Ceci dit, on apprenait la semaine dernière que le gouvernement Marois n'a pas l'intention de poursuivre le programme lancé par Jean Charest. Le gouvernement n'en voudrait plus de ces tableaux interactifs.

«Ces tableaux ne correspondent pas nécessairement aux besoins des commissions scolaires et des écoles», a déclaré la ministre de l'Éducation, Marie Malavoy.

Cette nouvelle m'a renversé. Québec lève le nez sur ces tableaux qui ont pourtant fait leurs preuves dans toutes les écoles qui les utilisent.

Tenez, voici ce que m'a dit Jacqueline Beausoleil, une enseignante à la maternelle à l'école Montfort depuis plus de 20 ans: «Personnellement, tous ces nouveaux outils pédagogiques et technologiques m'ont redonné le goût de l'enseignement. Je ne pourrais jamais revenir à une école conventionnelle. Avec les tableaux blancs interactifs, les enfants apprennent beaucoup plus vite. J'ai constaté un énorme changement dans la rapidité d'apprentissage grâce aux outils technologiques. Dans le passé, la plupart de mes élèves de maternelle pouvaient compter jusqu'à 30. À présent, ils peuvent compter jusqu'à 80 ou 90. Pourquoi? Parce que les nouveaux outils sont stimulants. On a l'attention des élèves de début à la fin. Le tableau interactif, c'est l'outil de rêve pour tout enseignant!».

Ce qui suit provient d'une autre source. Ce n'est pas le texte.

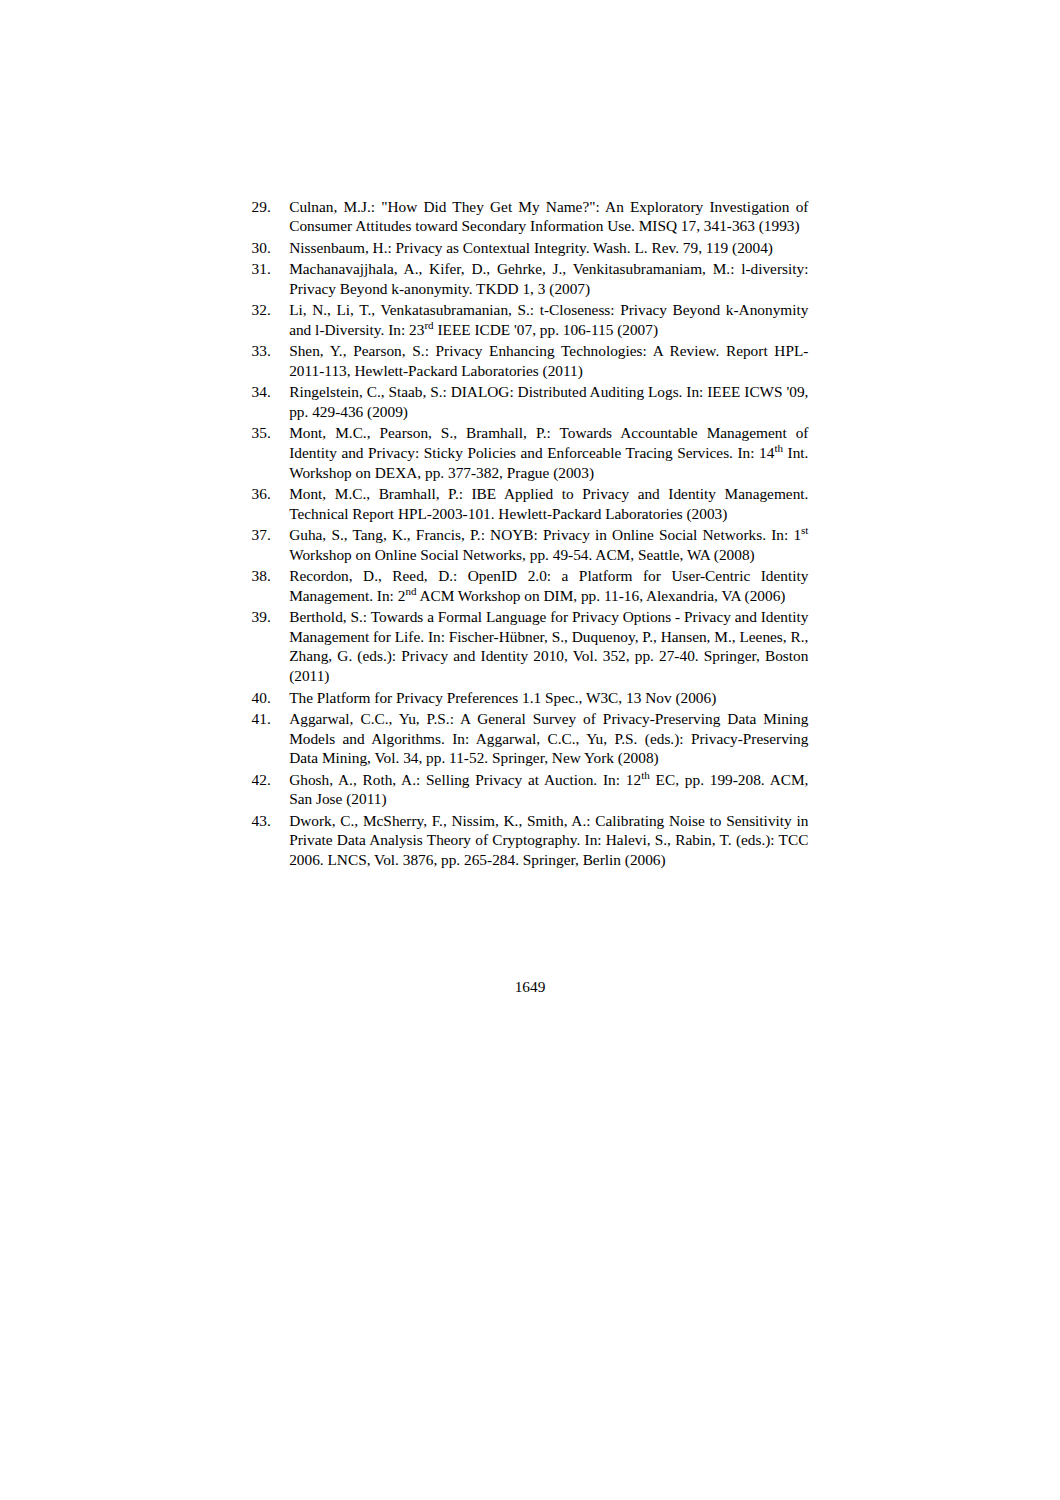29. Culnan, M.J.: "How Did They Get My Name?": An Exploratory Investigation of Consumer Attitudes toward Secondary Information Use. MISQ 17, 341-363 (1993)
30. Nissenbaum, H.: Privacy as Contextual Integrity. Wash. L. Rev. 79, 119 (2004)
31. Machanavajjhala, A., Kifer, D., Gehrke, J., Venkitasubramaniam, M.: l-diversity: Privacy Beyond k-anonymity. TKDD 1, 3 (2007)
32. Li, N., Li, T., Venkatasubramanian, S.: t-Closeness: Privacy Beyond k-Anonymity and l-Diversity. In: 23rd IEEE ICDE '07, pp. 106-115 (2007)
33. Shen, Y., Pearson, S.: Privacy Enhancing Technologies: A Review. Report HPL-2011-113, Hewlett-Packard Laboratories (2011)
34. Ringelstein, C., Staab, S.: DIALOG: Distributed Auditing Logs. In: IEEE ICWS '09, pp. 429-436 (2009)
35. Mont, M.C., Pearson, S., Bramhall, P.: Towards Accountable Management of Identity and Privacy: Sticky Policies and Enforceable Tracing Services. In: 14th Int. Workshop on DEXA, pp. 377-382, Prague (2003)
36. Mont, M.C., Bramhall, P.: IBE Applied to Privacy and Identity Management. Technical Report HPL-2003-101. Hewlett-Packard Laboratories (2003)
37. Guha, S., Tang, K., Francis, P.: NOYB: Privacy in Online Social Networks. In: 1st Workshop on Online Social Networks, pp. 49-54. ACM, Seattle, WA (2008)
38. Recordon, D., Reed, D.: OpenID 2.0: a Platform for User-Centric Identity Management. In: 2nd ACM Workshop on DIM, pp. 11-16, Alexandria, VA (2006)
39. Berthold, S.: Towards a Formal Language for Privacy Options - Privacy and Identity Management for Life. In: Fischer-Hübner, S., Duquenoy, P., Hansen, M., Leenes, R., Zhang, G. (eds.): Privacy and Identity 2010, Vol. 352, pp. 27-40. Springer, Boston (2011)
40. The Platform for Privacy Preferences 1.1 Spec., W3C, 13 Nov (2006)
41. Aggarwal, C.C., Yu, P.S.: A General Survey of Privacy-Preserving Data Mining Models and Algorithms. In: Aggarwal, C.C., Yu, P.S. (eds.): Privacy-Preserving Data Mining, Vol. 34, pp. 11-52. Springer, New York (2008)
42. Ghosh, A., Roth, A.: Selling Privacy at Auction. In: 12th EC, pp. 199-208. ACM, San Jose (2011)
43. Dwork, C., McSherry, F., Nissim, K., Smith, A.: Calibrating Noise to Sensitivity in Private Data Analysis Theory of Cryptography. In: Halevi, S., Rabin, T. (eds.): TCC 2006. LNCS, Vol. 3876, pp. 265-284. Springer, Berlin (2006)
1649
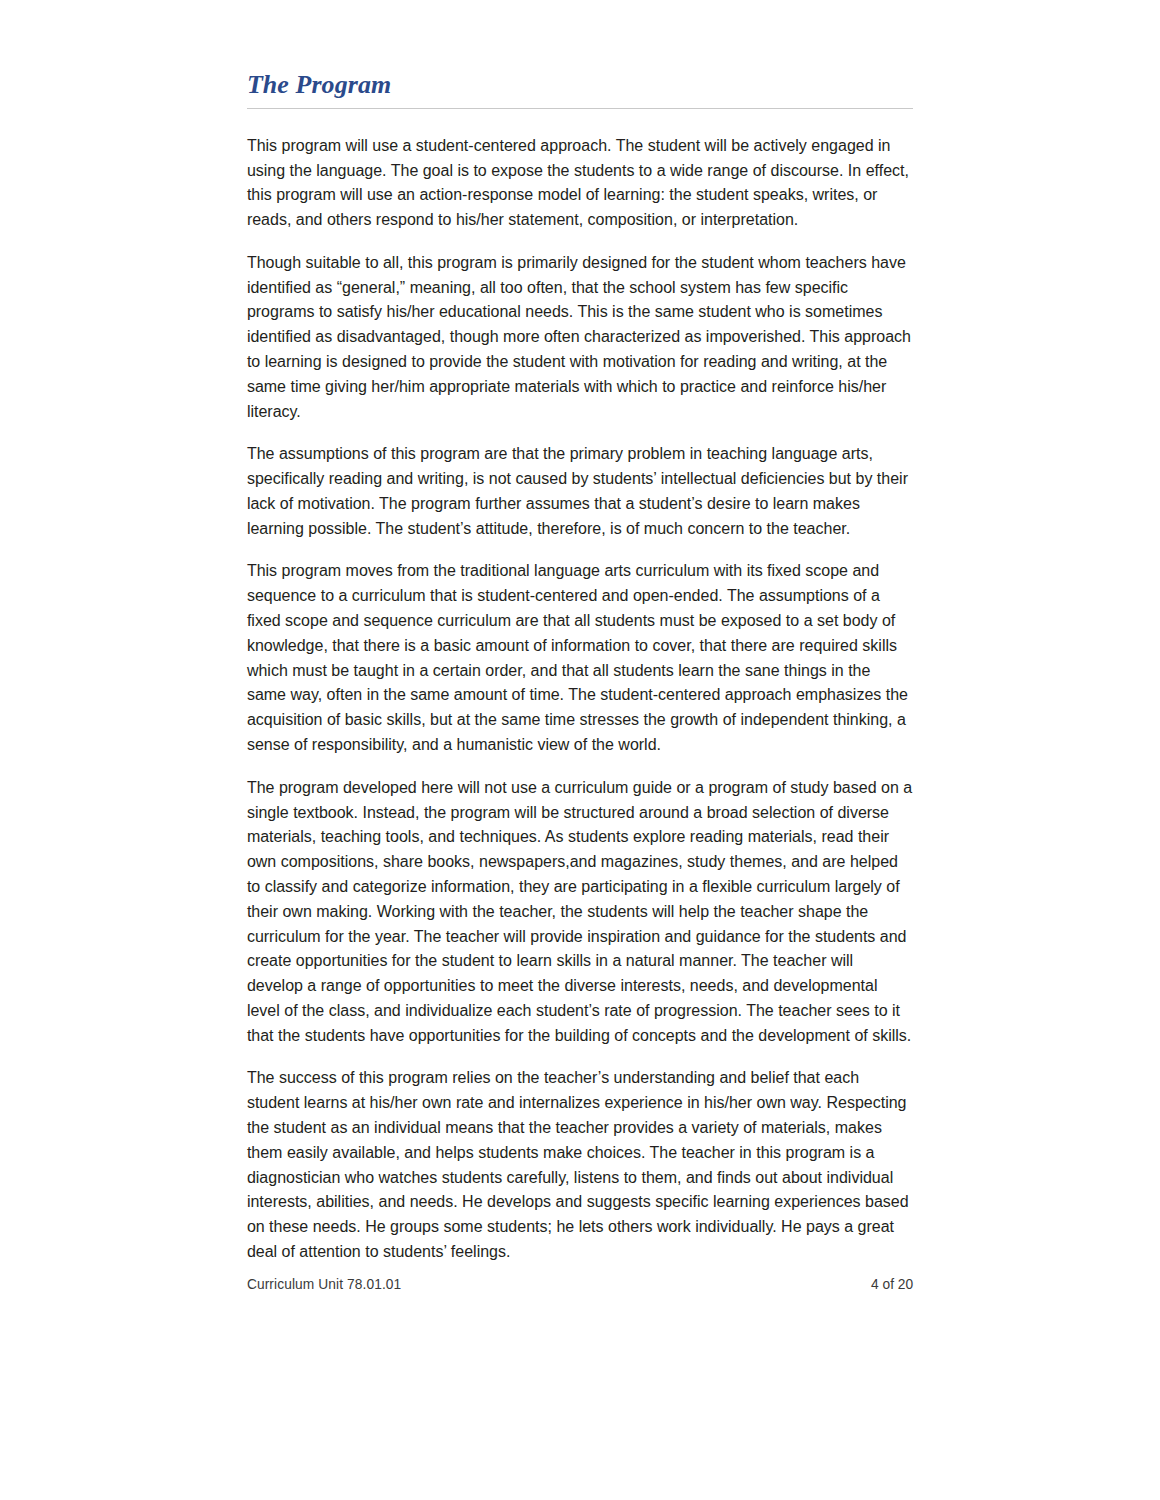The Program
This program will use a student-centered approach. The student will be actively engaged in using the language. The goal is to expose the students to a wide range of discourse. In effect, this program will use an action-response model of learning: the student speaks, writes, or reads, and others respond to his/her statement, composition, or interpretation.
Though suitable to all, this program is primarily designed for the student whom teachers have identified as “general,” meaning, all too often, that the school system has few specific programs to satisfy his/her educational needs. This is the same student who is sometimes identified as disadvantaged, though more often characterized as impoverished. This approach to learning is designed to provide the student with motivation for reading and writing, at the same time giving her/him appropriate materials with which to practice and reinforce his/her literacy.
The assumptions of this program are that the primary problem in teaching language arts, specifically reading and writing, is not caused by students’ intellectual deficiencies but by their lack of motivation. The program further assumes that a student’s desire to learn makes learning possible. The student’s attitude, therefore, is of much concern to the teacher.
This program moves from the traditional language arts curriculum with its fixed scope and sequence to a curriculum that is student-centered and open-ended. The assumptions of a fixed scope and sequence curriculum are that all students must be exposed to a set body of knowledge, that there is a basic amount of information to cover, that there are required skills which must be taught in a certain order, and that all students learn the sane things in the same way, often in the same amount of time. The student-centered approach emphasizes the acquisition of basic skills, but at the same time stresses the growth of independent thinking, a sense of responsibility, and a humanistic view of the world.
The program developed here will not use a curriculum guide or a program of study based on a single textbook. Instead, the program will be structured around a broad selection of diverse materials, teaching tools, and techniques. As students explore reading materials, read their own compositions, share books, newspapers,and magazines, study themes, and are helped to classify and categorize information, they are participating in a flexible curriculum largely of their own making. Working with the teacher, the students will help the teacher shape the curriculum for the year. The teacher will provide inspiration and guidance for the students and create opportunities for the student to learn skills in a natural manner. The teacher will develop a range of opportunities to meet the diverse interests, needs, and developmental level of the class, and individualize each student’s rate of progression. The teacher sees to it that the students have opportunities for the building of concepts and the development of skills.
The success of this program relies on the teacher’s understanding and belief that each student learns at his/her own rate and internalizes experience in his/her own way. Respecting the student as an individual means that the teacher provides a variety of materials, makes them easily available, and helps students make choices. The teacher in this program is a diagnostician who watches students carefully, listens to them, and finds out about individual interests, abilities, and needs. He develops and suggests specific learning experiences based on these needs. He groups some students; he lets others work individually. He pays a great deal of attention to students’ feelings.
Curriculum Unit 78.01.01 4 of 20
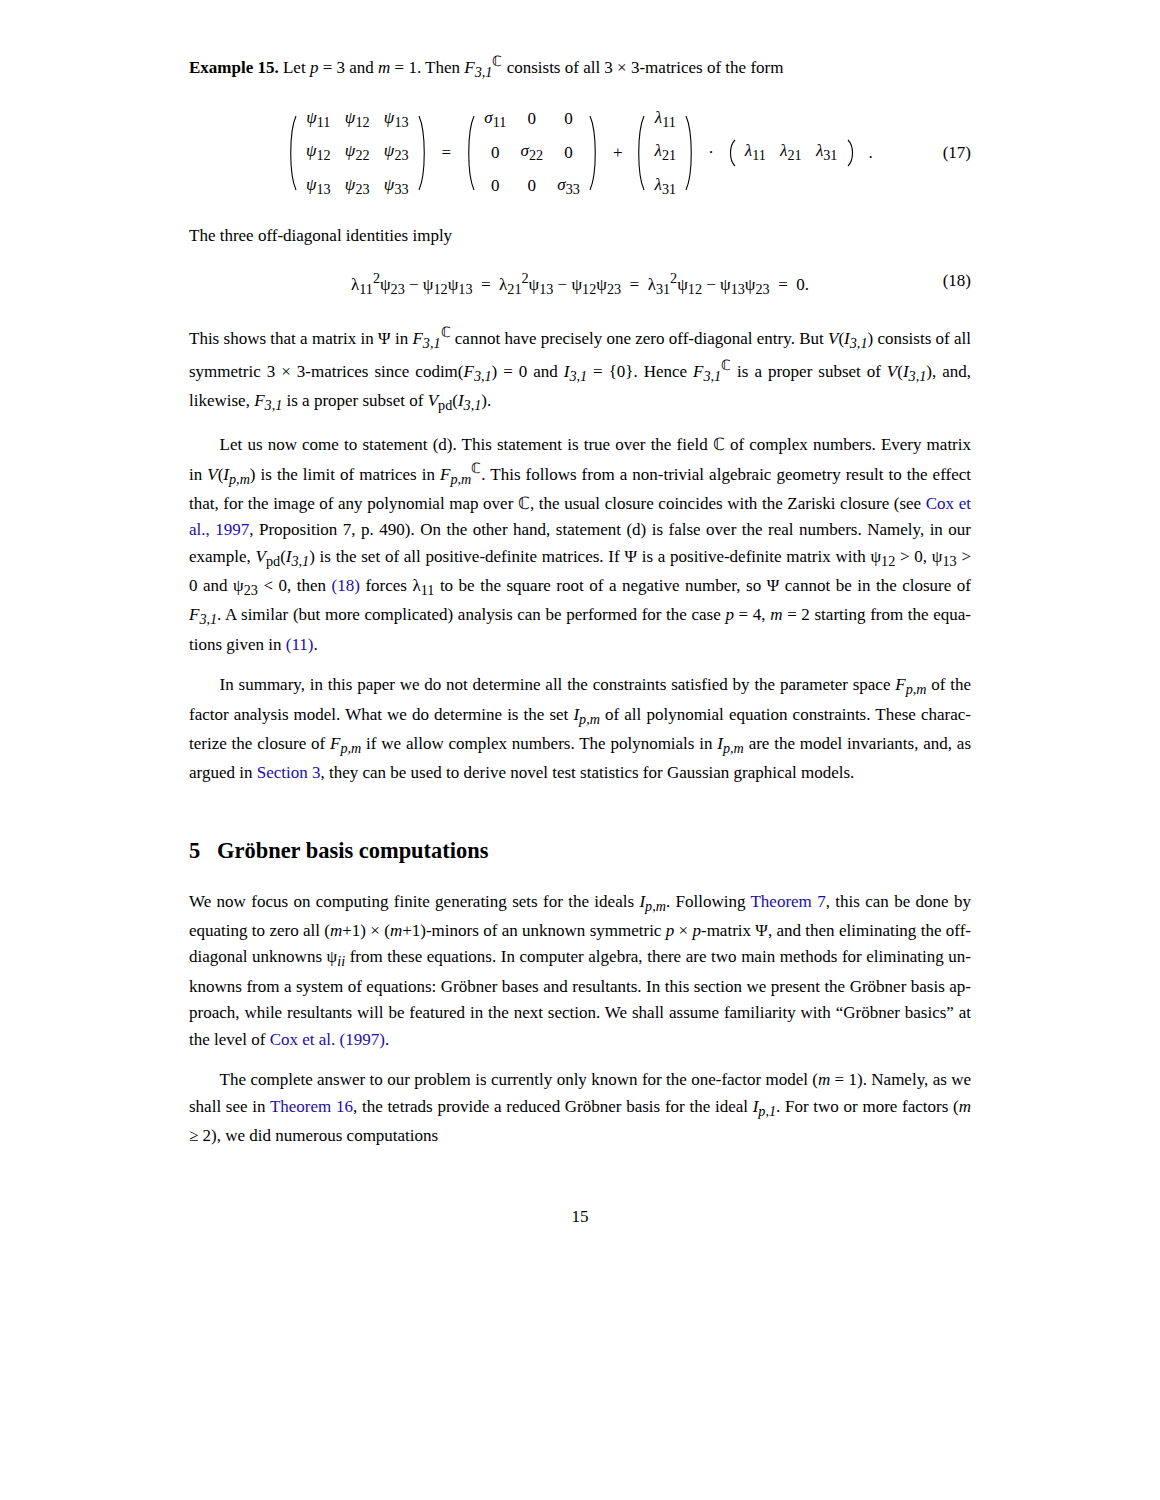Example 15. Let p = 3 and m = 1. Then F3,1ℂ consists of all 3 × 3-matrices of the form
| ψ 11 | ψ 12 | ψ 13 |
| ψ 12 | ψ 22 | ψ 23 |
| ψ 13 | ψ 23 | ψ 33 |
=
| σ 11 | 0 | 0 |
| 0 | σ 22 | 0 |
| 0 | 0 | σ 33 |
+
| λ 11 |
| λ 21 |
| λ 31 |
·
| λ 11 | λ 21 | λ 31 |
.
(17)
The three off-diagonal identities imply
λ112ψ23 − ψ12ψ13 = λ212ψ13 − ψ12ψ23 = λ312ψ12 − ψ13ψ23 = 0. (18)
This shows that a matrix in Ψ in F3,1ℂ cannot have precisely one zero off-diagonal entry. But V(I3,1) consists of all symmetric 3 × 3-matrices since codim(F3,1) = 0 and I3,1 = {0}. Hence F3,1ℂ is a proper subset of V(I3,1), and, likewise, F3,1 is a proper subset of Vpd(I3,1).
Let us now come to statement (d). This statement is true over the field ℂ of complex numbers. Every matrix in V(Ip,m) is the limit of matrices in Fp,mℂ. This follows from a non-trivial algebraic geometry result to the effect that, for the image of any polynomial map over ℂ, the usual closure coincides with the Zariski closure (see Cox et al., 1997, Proposition 7, p. 490). On the other hand, statement (d) is false over the real numbers. Namely, in our example, Vpd(I3,1) is the set of all positive-definite matrices. If Ψ is a positive-definite matrix with ψ12 > 0, ψ13 > 0 and ψ23 < 0, then (18) forces λ11 to be the square root of a negative number, so Ψ cannot be in the closure of F3,1. A similar (but more complicated) analysis can be performed for the case p = 4, m = 2 starting from the equations given in (11).
In summary, in this paper we do not determine all the constraints satisfied by the parameter space Fp,m of the factor analysis model. What we do determine is the set Ip,m of all polynomial equation constraints. These characterize the closure of Fp,m if we allow complex numbers. The polynomials in Ip,m are the model invariants, and, as argued in Section 3, they can be used to derive novel test statistics for Gaussian graphical models.
5 Gröbner basis computations
We now focus on computing finite generating sets for the ideals Ip,m. Following Theorem 7, this can be done by equating to zero all (m+1) × (m+1)-minors of an unknown symmetric p × p-matrix Ψ, and then eliminating the off-diagonal unknowns ψii from these equations. In computer algebra, there are two main methods for eliminating unknowns from a system of equations: Gröbner bases and resultants. In this section we present the Gröbner basis approach, while resultants will be featured in the next section. We shall assume familiarity with “Gröbner basics” at the level of Cox et al. (1997).
The complete answer to our problem is currently only known for the one-factor model (m = 1). Namely, as we shall see in Theorem 16, the tetrads provide a reduced Gröbner basis for the ideal Ip,1. For two or more factors (m ≥ 2), we did numerous computations
15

«Les enfants apprennent beaucoup plus vite», a-t-elle dit. «Un outil de rêve pour tout enseignant», a-t-elle ajouté.

Et Québec n'en veut pas...

C'est quoi encore le taux de décrochage dans les écoles secondaires de la Belle Province?

En conclusion, je cite Marie-Ève Archambault, une enseignante de Boucherville, au Québec, qui a réagi à l'annonce du gouvernement Marois en écrivant une lettre au quotidien montréalais La Presse: «L'enseignement n'est pas un milieu à part des autres, a-t-elle écrit. Dans plusieurs domaines ainsi que dans les foyers québécois, les gens utilisent les ordinateurs, les tablettes numériques et les téléphones intelligents. C'est l'avenir! Et je ne comprends pas la raison de l'exclusion du monde scolaire. Arrêtons d'enseigner comme dans le temps d'Émilie Bordeleau, nous sommes en 2012!»

Une savoureuse citation. Surtout la dernière phrase...

Mes condoléances

En terminant, mes condoléances les plus sincères aux parents et amis de M.Marcel Beaudry. L'Outaouais et toute la grande région de la capitale nationale ont perdu un grand, un vrai.

Et mes condoléances à mon ami Daniel Séguin qui a perdu son père la semaine dernière. Mes pensées sont avec toi, Daniel, ainsi qu'avec tes proches et tes amis.